How Getting a Mortgage Can Improve Your Credit
How Getting a Mortgage Can Improve Your Credit by Cat Kluss.
The truth of the matter is that getting a mortgage can both help and hurt your credit score, and there are a number of small factors that are going to be at play. As a result, it can be kind of tricky to predict exactly what the impact of getting a mortgage will be on your credit score.Given that anyone giving you a mortgage is going to take a close look at how much money you make, how much debt you're carrying and what your credit history looks like, by getting a mortgage you essentially have your lender vouching for your credit worthiness.
How does a mortgage help your credit score in the long term?

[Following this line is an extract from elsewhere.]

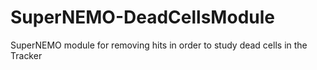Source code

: # SuperNEMO-DeadCellsModule
SuperNEMO module for removing hits in order to study dead cells in the Tracker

Over the long-term, having a mortgage on your credit report should help your credit score significantly. If you make the payments on time, it shows a high level of personal financial responsibility. If you can be trusted with a mortgage, for example, you can probably be trusted with a credit card.
How can a mortgage hurt your credit score in the short term?
Initially, taking on a mortgage can hurt your score. Obviously your debt-to-income ratio and debt-to-credit ratio changes significantly when you take out a mortgage.As a result, future lenders may perceive you as stretched a bit too thin. However, once you prove that you can handle it, a mortgage should swing back into the positive column. In order to keep it there, you'll need to be responsible.
Does having different types of debt affect your credit score?
Having a mortgage will also balance out your credit report if all that you currently have on it are credit cards. You want to have both revolving accounts, which are credit cards, and installment accounts, such as a mortgage, on your credit report. That demonstrates that you are capable of using multiple forms of credit responsibly. However, that is only going to make a small difference. It can impact about 10 percent of your credit score, but that's' about it.
How significant is missing a mortgage payment on your credit score?
Whereas missing a credit card payment hurts your credit score, missing a mortgage payment can be nearly catastrophic. Since your secured debts are larger and have larger payments, being late on one of them can be seen as a major mistake. You'll obviously want to be very careful not to do that.
When you get a new mortgage you might see a drop in your credit score for a period of about six months. This depends on several factors and is not necessarily always the case. After that, you should regain those points and then continue climbing toward a higher credit score as you make more payments and built positive payment history.